TEXTE FOURNI:
>>

Je ne serai jamais une «tradwife». Vous savez ces femmes qui embrassent le mode de vie des femmes au foyer des années 1950 et se dévouent exclusivement aux affaires de la maison: cuisine, ménage, rangement, éducation des enfants et décoration.
Elles popularisent de nouveau l’expression «tenir maison», car c’est ce qu’elles font; en plus, bien sûr, de s’entretenir elles-mêmes. Elles ont souvent ce petit look rétro parfait, elles sont bien coiffées, bien maquillées et manucurées, avec le tablier noué à la taille inclus (oui, oui, un tablier!).
L’image projetée est lisse, nette, propre, léchée, rien n’accroche. Les enfants sont parfaits, la maison brille et les biscuits sortent du four. Vous voyez le genre?
Depuis plus d’un an, j’en suis quelques-unes sur les réseaux sociaux. Oui, c’est vrai, elles me fascinent. Mais elles m’inquiètent aussi.
En fait, c’est ce qu’elles incarnent qui m’inquiète: le retour du patriarcat avec un grand P.
Dans cette équation, les deux membres du couple ne sont pas du tout égalitaires. L’homme travaille, il gagne de l’argent (et en économise), il s’occupe de toutes les choses «à l’extérieur» de la maisonnée comme tondre le gazon une fois par semaine ou déblayer l’entrée l’hiver. Et j’oublie le lavage de la voiture!

<<

CONSIGNES:
1 – D'après le texte sur les «tradwives», quelle expression ces femmes remettent-elles à la mode ?
2 – Retranscrivez à l'identique toutes les lignes des enregistrements, en laissant de côté les images.
Le texte et les enregistrements n'ont aucun lien entre eux.

JEU DE DONNÉES:
>>

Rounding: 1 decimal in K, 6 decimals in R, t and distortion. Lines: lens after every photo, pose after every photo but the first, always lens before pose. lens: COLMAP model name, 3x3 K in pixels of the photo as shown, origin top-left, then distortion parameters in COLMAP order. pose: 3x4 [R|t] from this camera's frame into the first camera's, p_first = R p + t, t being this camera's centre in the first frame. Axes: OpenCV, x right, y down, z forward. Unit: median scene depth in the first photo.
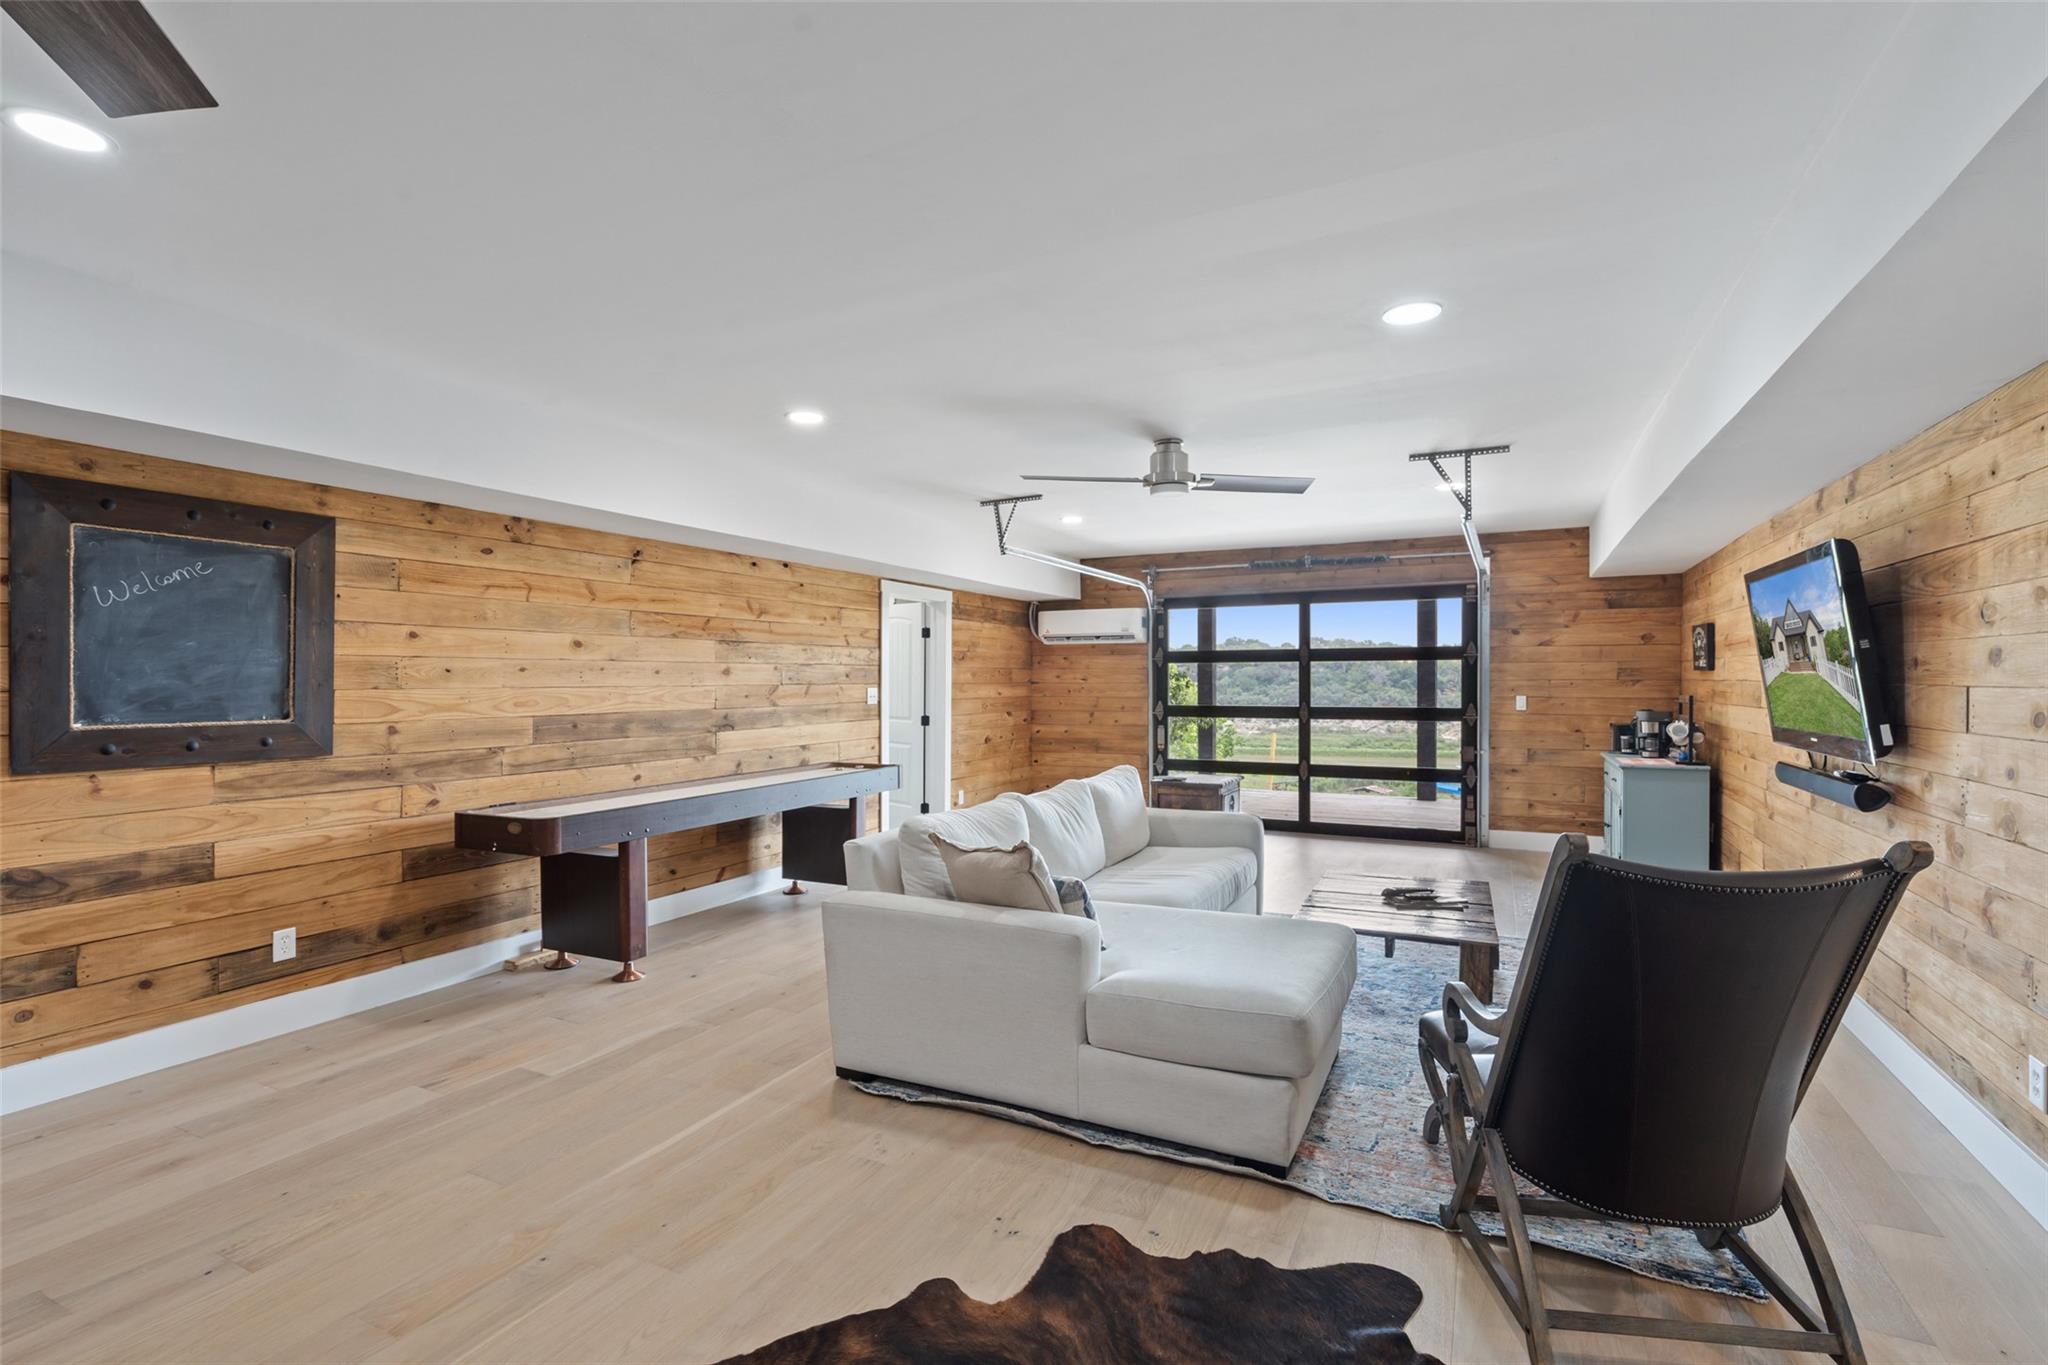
lens RADIAL K [[937.5, 0, 1028.4], [0, 937.5, 685.5], [0, 0, 1]] dist [-0.004165, 0.000570]
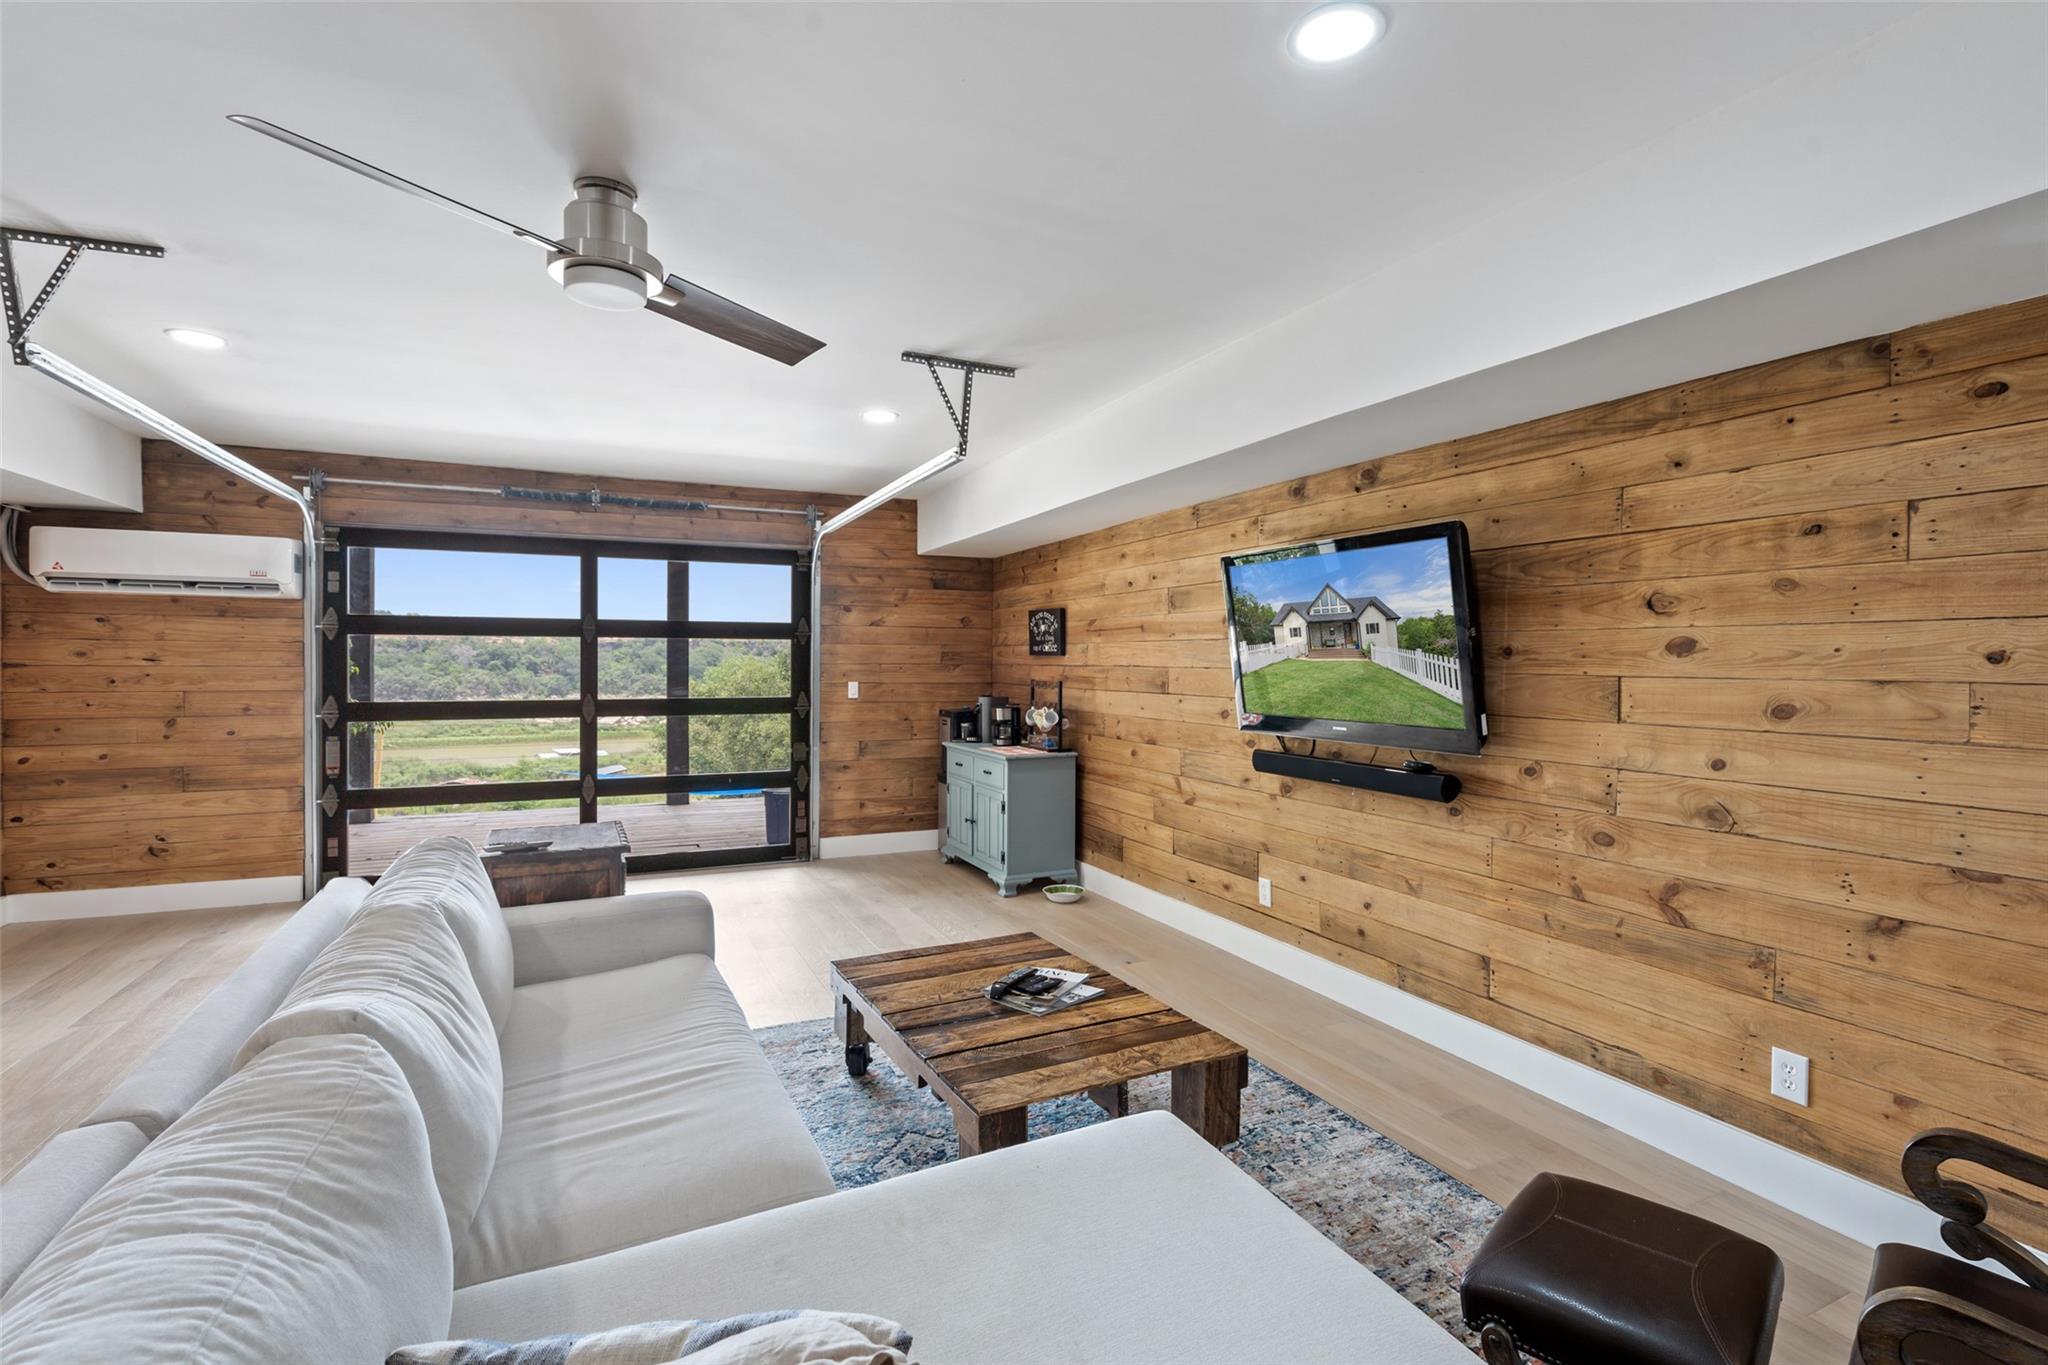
lens RADIAL K [[937.5, 0, 1029.4], [0, 937.5, 670.1], [0, 0, 1]] dist [-0.004165, 0.000570]
pose [[0.617542, -0.002064, 0.786535, -0.085010], [-0.000953, 0.999994, 0.003372, -0.004161], [-0.786537, -0.002832, 0.617536, 0.418886]]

<<

CORRIGÉ:
1 – L'expression «tenir maison».

2 –
Rounding: 1 decimal in K, 6 decimals in R, t and distortion. Lines: lens after every photo, pose after every photo but the first, always lens before pose. lens: COLMAP model name, 3x3 K in pixels of the photo as shown, origin top-left, then distortion parameters in COLMAP order. pose: 3x4 [R|t] from this camera's frame into the first camera's, p_first = R p + t, t being this camera's centre in the first frame. Axes: OpenCV, x right, y down, z forward. Unit: median scene depth in the first photo.
lens RADIAL K [[937.5, 0, 1028.4], [0, 937.5, 685.5], [0, 0, 1]] dist [-0.004165, 0.000570]
lens RADIAL K [[937.5, 0, 1029.4], [0, 937.5, 670.1], [0, 0, 1]] dist [-0.004165, 0.000570]
pose [[0.617542, -0.002064, 0.786535, -0.085010], [-0.000953, 0.999994, 0.003372, -0.004161], [-0.786537, -0.002832, 0.617536, 0.418886]]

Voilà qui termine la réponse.